Improvement is information, not automatic completion.

No meaningful change may indicate that the intervention did not address the dominant condition, the working hypothesis was incomplete, the person needs more time, the barrier remains, or the required capability exceeds the current response.

The responder should avoid simply repeating the same intervention with increasing intensity because it worked in another incident.

Deterioration changes the operating picture.

The person becomes less responsive, more disorganized, more violent, more medically concerning, less able to maintain immediate safety, or newly unable to use the current plan.

The response should return to Secure and Assess as needed and engage greater capability when the new condition requires it.

The framework does not require the responder to finish the stabilization cycle before acting on deterioration.

The responder integrates the result.

What did the intervention change?
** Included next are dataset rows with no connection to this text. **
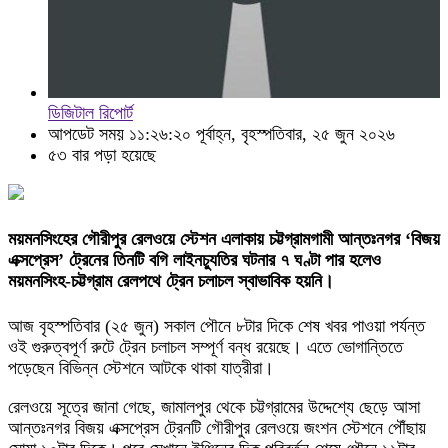
ডিজিটাল রিপোর্ট
আপডেট সময় ১১:২৬:২০ পূর্বাহ্ন, বৃহস্পতিবার, ২৫ জুন ২০২৬
৫৩ বার পড়া হয়েছে
ময়মনসিংহের গৌরীপুর রেলওয়ে স্টেশন এলাকায় চট্টগ্রামগামী আন্তঃনগর ‘বিজয়
এক্সপ্রেস’ ট্রেনের তিনটি বগি লাইনচ্যুতির ঘটনার ৭ ঘণ্টা পার হলেও
ময়মনসিংহ-চট্টগ্রাম রেলপথে ট্রেন চলাচল স্বাভাবিক হয়নি।
আজ বৃহস্পতিবার (২৫ জুন) সকাল পৌনে ৮টার দিকে শেষ খবর পাওয়া পর্যন্ত
ওই গুরুত্বপূর্ণ রুটে ট্রেন চলাচল সম্পূর্ণ বন্ধ রয়েছে। এতে ভোগান্তিতে
পড়েছেন বিভিন্ন স্টেশনে আটকে থাকা যাত্রীরা।
রেলওয়ে সূত্রে জানা গেছে, জামালপুর থেকে চট্টগ্রামের উদ্দেশ্যে ছেড়ে আসা
আন্তঃনগর বিজয় এক্সপ্রেস ট্রেনটি গৌরীপুর রেলওয়ে জংশন স্টেশনে পৌঁছায়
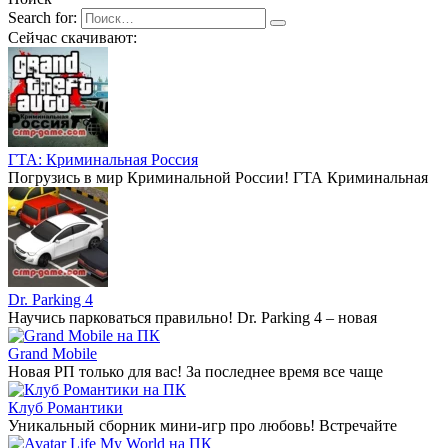
Search for:
Сейчас скачивают:
ГТА: Криминальная Россия
Погрузись в мир Криминальной России! ГТА Криминальная
Dr. Parking 4
Научись парковаться правильно! Dr. Parking 4 – новая
Grand Mobile
Новая РП только для вас! За последнее время все чаще
Клуб Романтики
Уникальный сборник мини-игр про любовь! Встречайте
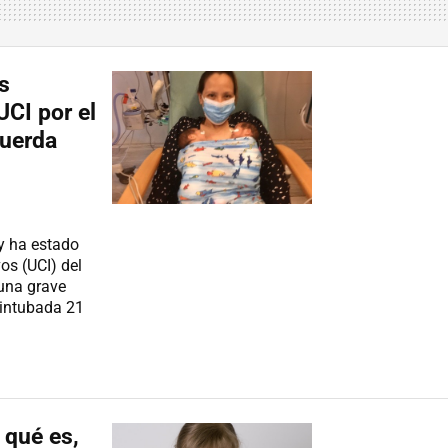
s
UCI por el
cuerda
 y ha estado
os (UCI) del
 una grave
 intubada 21
 qué es,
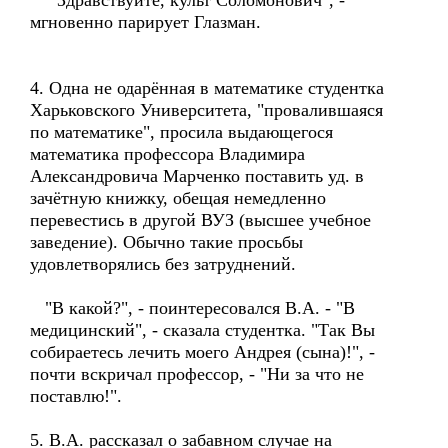
"Здравствуйте, культ Соломонович", -
мгновенно парирует Глазман.
4. Одна не одарённая в математике студентка
Харьковского Университета, "провалившаяся
по математике", просила выдающегося
математика профессора Владимира
Александровича Марченко поставить уд. в
зачётную книжку, обещая немедленно
перевестись в другой ВУЗ (высшее учебное
заведение). Обычно такие просьбы
удовлетворялись без затруднений.
"В какой?", - поинтересовался В.А. - "В
медицинский", - сказала студентка. "Так Вы
собираетесь лечить моего Андрея (сына)!", -
почти вскричал профессор, - "Ни за что не
поставлю!".
5. В.А. рассказал о забавном случае на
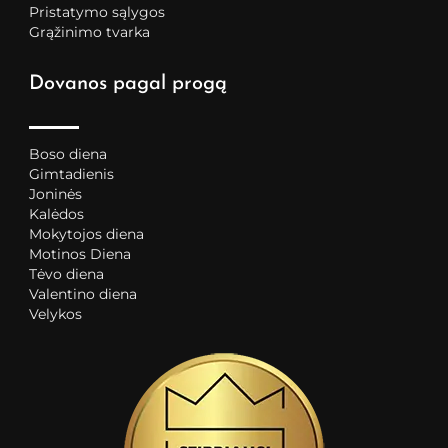
Pristatymo sąlygos
Grąžinimo tvarka
Dovanos pagal progą
Boso diena
Gimtadienis
Joninės
Kalėdos
Mokytojos diena
Motinos Diena
Tėvo diena
Valentino diena
Velykos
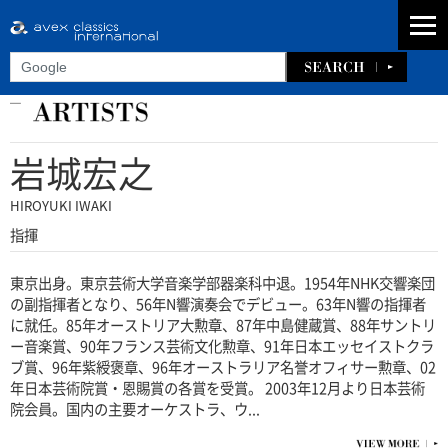
岩城宏之
HIROYUKI IWAKI
指揮
東京出身。東京芸術大学音楽学部器楽科中退。1954年NHK交響楽団
の副指揮者となり、56年N響演奏会でデビュー。63年N響の指揮者
に就任。85年オーストリア大勲章、87年中島健蔵賞、88年サントリ
ー音楽賞、90年フランス芸術文化勲章、91年日本エッセイストクラ
ブ賞、96年紫綬褒章、96年オーストラリア名誉オフィサー勲章、02
年日本芸術院賞・恩賜賞の各賞を受賞。 2003年12月より日本芸術
院会員。国内の主要オーケストラ、ウ...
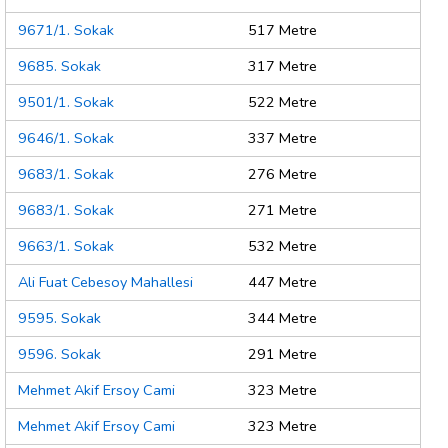
9671/1. Sokak
517 Metre
9685. Sokak
317 Metre
9501/1. Sokak
522 Metre
9646/1. Sokak
337 Metre
9683/1. Sokak
276 Metre
9683/1. Sokak
271 Metre
9663/1. Sokak
532 Metre
Ali Fuat Cebesoy Mahallesi
447 Metre
9595. Sokak
344 Metre
9596. Sokak
291 Metre
Mehmet Akif Ersoy Cami
323 Metre
Mehmet Akif Ersoy Cami
323 Metre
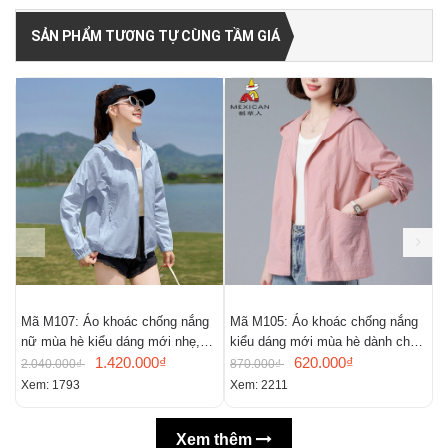
SẢN PHẨM TƯƠNG TỰ CÙNG TẦM GIÁ
Mã M107: Áo khoác chống nắng
Mã M105: Áo khoác chống nắng
M
nữ mùa hè kiểu dáng mới nhẹ,
kiểu dáng mới mùa hè dành cho
r
thoáng khí,
1.420.000₫
nữ
620.000₫
c
2.040.000₫
870.000₫
7
Xem: 1793
Xem: 2211
X
Xem thêm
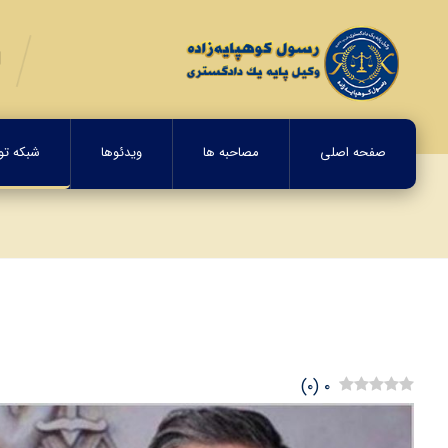
صفحه اصلی
مصاحبه ها
ویدئوها
شبکه تولی
)
۰
(
۰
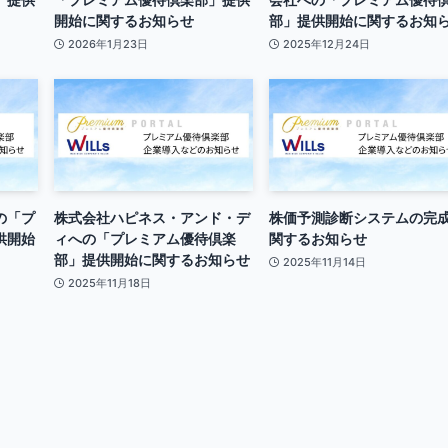
開始に関するお知らせ
部」提供開始に関するお知
2026年1月23日
2025年12月24日
の「プ
株式会社ハピネス・アンド・デ
株価予測診断システムの完
供開始
ィへの「プレミアム優待倶楽
関するお知らせ
部」提供開始に関するお知らせ
2025年11月14日
2025年11月18日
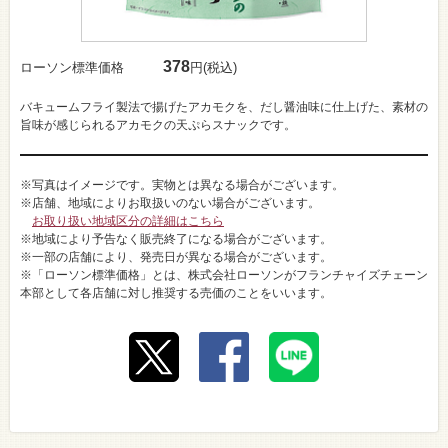
378
ローソン標準価格
円(税込)
バキュームフライ製法で揚げたアカモクを、だし醤油味に仕上げた、素材の
旨味が感じられるアカモクの天ぷらスナックです。
※写真はイメージです。実物とは異なる場合がございます。
※店舗、地域によりお取扱いのない場合がございます。
お取り扱い地域区分の詳細はこちら
※地域により予告なく販売終了になる場合がございます。
※一部の店舗により、発売日が異なる場合がございます。
※「ローソン標準価格」とは、株式会社ローソンがフランチャイズチェーン
本部として各店舗に対し推奨する売価のことをいいます。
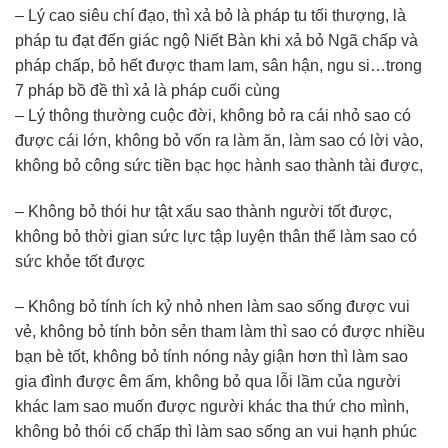
– Lý cao siêu chí đạo, thì xả bỏ là pháp tu tối thượng, là
pháp tu đạt đến giác ngộ Niết Bàn khi xả bỏ Ngã chấp và
pháp chấp, bỏ hết được tham lam, sân hận, ngu si…trong
7 pháp bồ đề thì xả là pháp cuối cùng
– Lý thông thường cuộc đời, không bỏ ra cái nhỏ sao có
được cái lớn, không bỏ vốn ra làm ăn, làm sao có lời vào,
không bỏ công sức tiền bạc học hành sao thành tài được,
– Không bỏ thói hư tật xấu sao thành người tốt được,
không bỏ thời gian sức lực tập luyện thân thể làm sao có
sức khỏe tốt được
– Không bỏ tính ích kỷ nhỏ nhen làm sao sống được vui
vẻ, không bỏ tính bỏn sẻn tham làm thì sao có được nhiều
bạn bè tốt, không bỏ tính nóng nảy giận hơn thì làm sao
gia đình được êm ấm, không bỏ qua lỗi lầm của người
khác lam sao muốn được người khác tha thứ cho mình,
không bỏ thói cố chấp thì làm sao sống an vui hạnh phúc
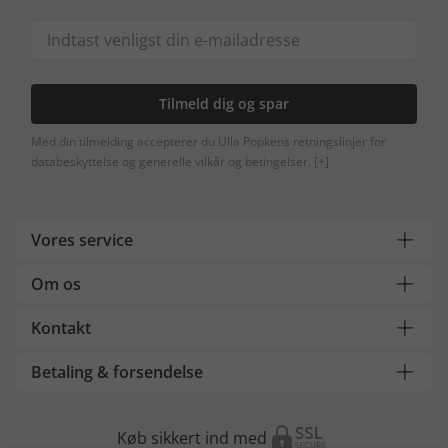
Tilmeld dig og spar
Med din tilmelding accepterer du Ulla Popkens retningslinjer for
databeskyttelse og generelle vilkår og betingelser.
[+]
Vores service
Om os
Kontakt
Betaling & forsendelse
Køb sikkert ind med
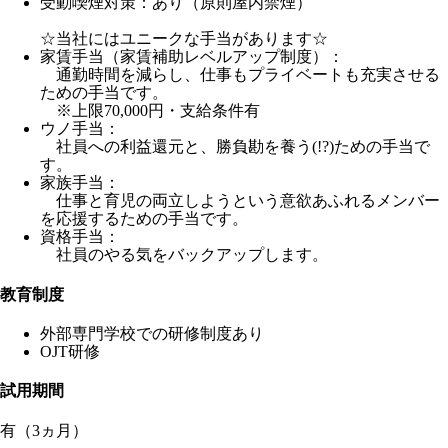
受動喫煙対策：あり（原則屋内禁煙）
☆当社にはユニークな手当があります☆
家賃手当（家賃補助レベルアップ制度）：
通勤時間を減らし、仕事もプライベートも充実させる
ための手当です。
※上限70,000円・支給条件有
ウノ手当：
社員への利益還元と、勝負勘を養う(!?)ための手当で
す。
家族手当：
仕事と育児の両立しようという意欲あふれるメンバー
を応援するための手当です。
資格手当：
社員のやる気をバックアップします。
教育制度
外部専門学校での研修制度あり
OJT研修
試用期間
有（3ヵ月）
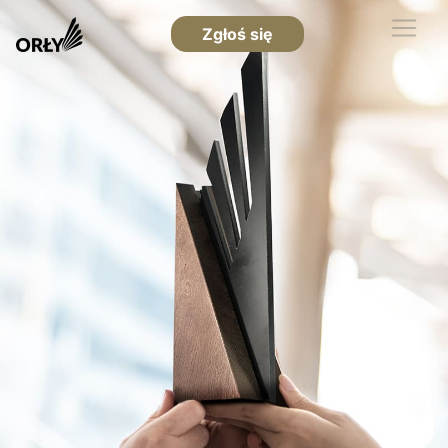
Zgłoś się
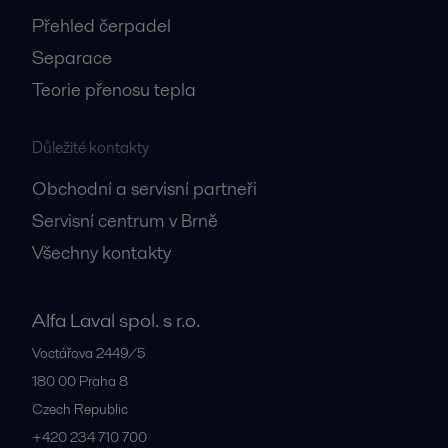
Přehled čerpadel
Separace
Teorie přenosu tepla
Důležité kontakty
Obchodní a servisní partneři
Servisní centrum v Brně
Všechny kontakty
Alfa Laval spol. s r.o.
Voctářova 2449/5
180 00
Praha 8
Czech Republic
+420 234 710 700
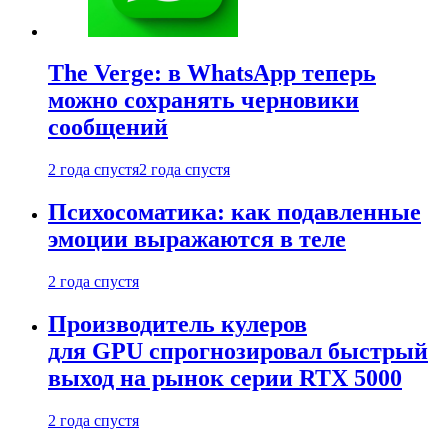
The Verge: в WhatsApp теперь
можно сохранять черновики
сообщений
2 года спустя
2 года спустя
Психосоматика: как подавленные
эмоции выражаются в теле
2 года спустя
Производитель кулеров
для GPU спрогнозировал быстрый
выход на рынок серии RTX 5000
2 года спустя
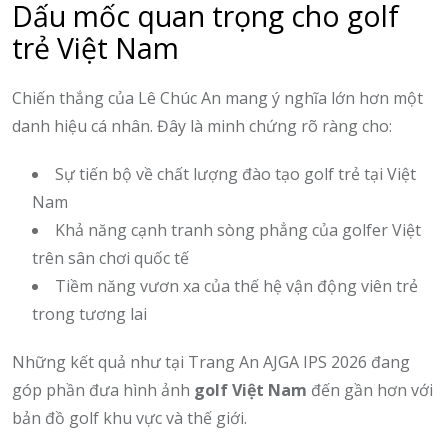
Dấu mốc quan trọng cho golf
trẻ Việt Nam
Chiến thắng của Lê Chúc An mang ý nghĩa lớn hơn một
danh hiệu cá nhân. Đây là minh chứng rõ ràng cho:
Sự tiến bộ về chất lượng đào tạo golf trẻ tại Việt
Nam
Khả năng cạnh tranh sòng phẳng của golfer Việt
trên sân chơi quốc tế
Tiềm năng vươn xa của thế hệ vận động viên trẻ
trong tương lai
Những kết quả như tại Trang An AJGA IPS 2026 đang
góp phần đưa hình ảnh
golf Việt Nam
đến gần hơn với
bản đồ golf khu vực và thế giới.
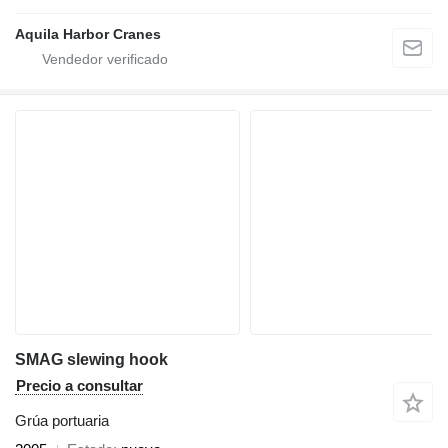
Aquila Harbor Cranes
SMAG slewing hook
Precio a consultar
Grúa portuaria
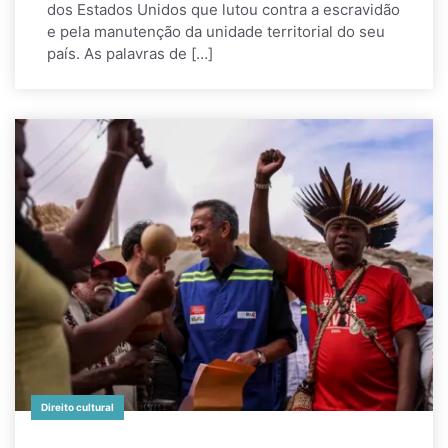
dos Estados Unidos que lutou contra a escravidão
e pela manutenção da unidade territorial do seu
país. As palavras de […]
Direito cultural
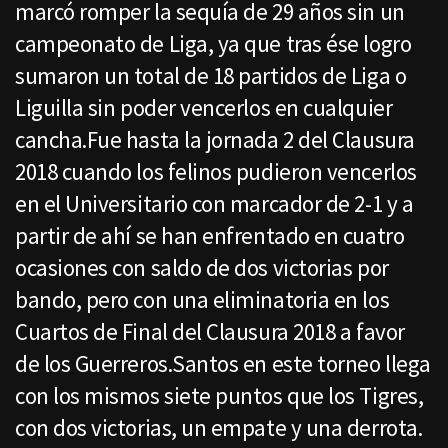
marcó romper la sequía de 29 años sin un
campeonato de Liga, ya que tras ése logro
sumaron un total de 18 partidos de Liga o
Liguilla sin poder vencerlos en cualquier
cancha.Fue hasta la jornada 2 del Clausura
2018 cuando los felinos pudieron vencerlos
en el Universitario con marcador de 2-1 y a
partir de ahí se han enfrentado en cuatro
ocasiones con saldo de dos victorias por
bando, pero con una eliminatoria en los
Cuartos de Final del Clausura 2018 a favor
de los Guerreros.Santos en este torneo llega
con los mismos siete puntos que los Tigres,
con dos victorias, un empate y una derrota.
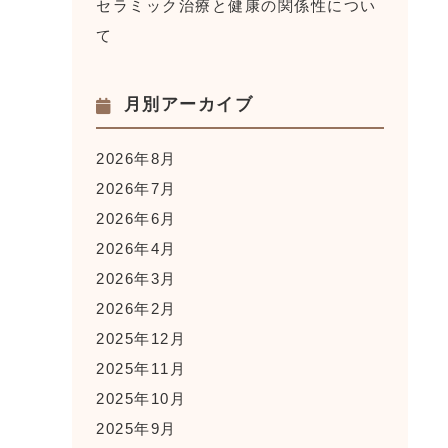
セラミック治療と健康の関係性につい
て
月別アーカイブ
2026年8月
2026年7月
2026年6月
2026年4月
2026年3月
2026年2月
2025年12月
2025年11月
2025年10月
2025年9月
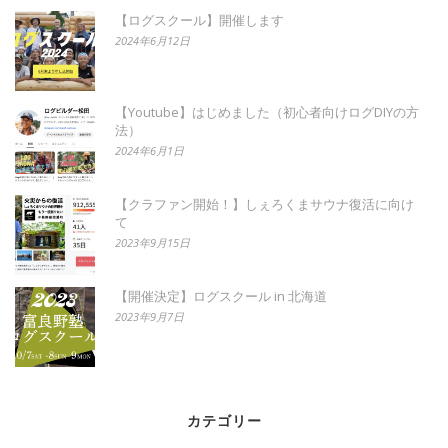
【ログスクール】開催します
2024年6月12日
【Youtube】はじめました（初心者向けログDIYの方
法）
2024年6月1日
【クラファン開始！】しぇろくまサウナ復活に向け
て
2023年9月15日
【開催決定】ログスクール in 北海道
2023年9月7日
カテゴリー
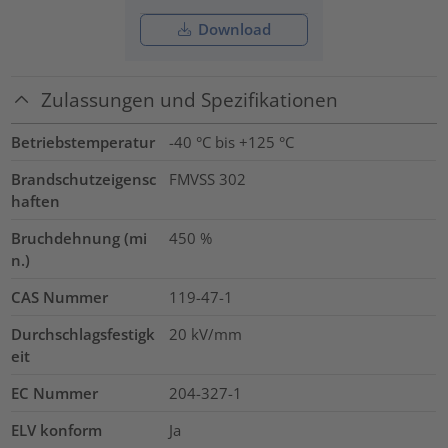
Download
Zulassungen und Spezifikationen
Betriebstemperatur
-40 °C bis +125 °C
Brandschutzeigensc
FMVSS 302
haften
Bruchdehnung (mi
450
%
n.)
CAS Nummer
119-47-1
Durchschlagsfestigk
20
kV/mm
eit
EC Nummer
204-327-1
ELV konform
Ja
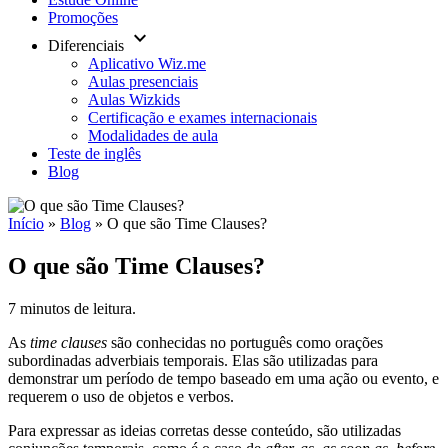
Promoções
keyboard_arrow_down
Diferenciais
Aplicativo Wiz.me
Aulas presenciais
Aulas Wizkids
Certificação e exames internacionais
Modalidades de aula
Teste de inglês
Blog
Início
»
Blog
»
O que são Time Clauses?
O que são Time Clauses?
7 minutos de leitura.
As
time clauses
são conhecidas no português como orações
subordinadas adverbiais temporais. Elas são utilizadas para
demonstrar um período de tempo baseado em uma ação ou evento, e
requerem o uso de objetos e verbos.
Para expressar as ideias corretas desse conteúdo, são utilizadas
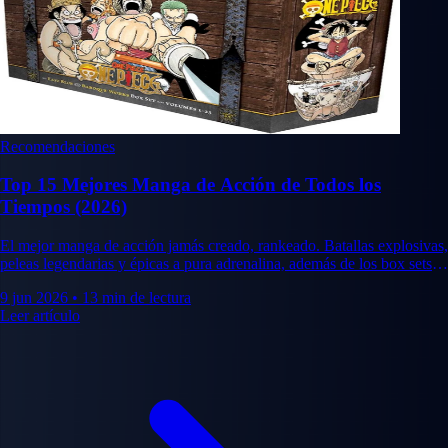
Recomendaciones
Top 15 Mejores Manga de Acción de Todos los
Tiempos (2026)
El mejor manga de acción jamás creado, rankeado. Batallas explosivas,
peleas legendarias y épicas a pura adrenalina, además de los box sets
que merece la pena coleccionar.
9 jun 2026
•
13 min de lectura
Leer artículo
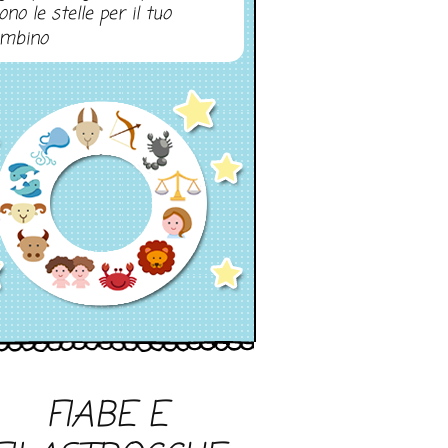
ono le stelle per il tuo
mbino
FIABE E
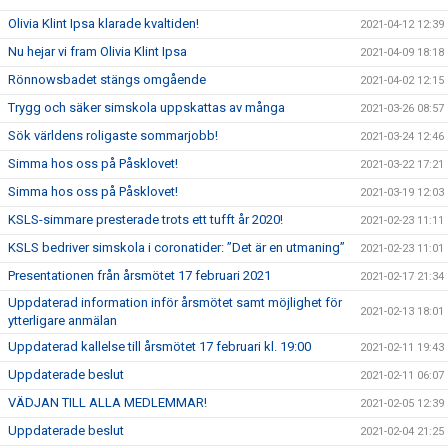
Olivia Klint Ipsa klarade kvaltiden!
2021-04-12 12:39
Nu hejar vi fram Olivia Klint Ipsa
2021-04-09 18:18
Rönnowsbadet stängs omgående
2021-04-02 12:15
Trygg och säker simskola uppskattas av många
2021-03-26 08:57
Sök världens roligaste sommarjobb!
2021-03-24 12:46
Simma hos oss på Påsklovet!
2021-03-22 17:21
Simma hos oss på Påsklovet!
2021-03-19 12:03
KSLS-simmare presterade trots ett tufft år 2020!
2021-02-23 11:11
KSLS bedriver simskola i coronatider: ”Det är en utmaning”
2021-02-23 11:01
Presentationen från årsmötet 17 februari 2021
2021-02-17 21:34
Uppdaterad information inför årsmötet samt möjlighet för
2021-02-13 18:01
ytterligare anmälan
Uppdaterad kallelse till årsmötet 17 februari kl. 19:00
2021-02-11 19:43
Uppdaterade beslut
2021-02-11 06:07
VÄDJAN TILL ALLA MEDLEMMAR!
2021-02-05 12:39
Uppdaterade beslut
2021-02-04 21:25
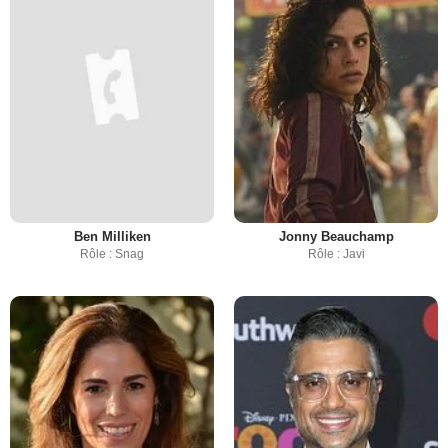
Ben Milliken
Jonny Beauchamp
Rôle : Snag
Rôle : Javi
What remained unchanged? What new information appeared? Does the original explanation still fit? What is now the dominant unresolved condition? Is the next safe action different?

The operating picture should become more accurate, not merely more detailed.

The updated picture produces one of three broad directions.

  • Repeat or adapt stabilization when the person is improving but additional support is needed for the next safe action.
  • Escalate capability when stabilization is absent, fragile, deteriorating, or dependent on conditions the current response cannot maintain.
  • Transition into CARE when sufficient balance exists and unresolved needs must be carried into resources, continuity, information transfer, and follow-up. The cycle protects the responder from attachment to the first explanation and from confusing activity with progress.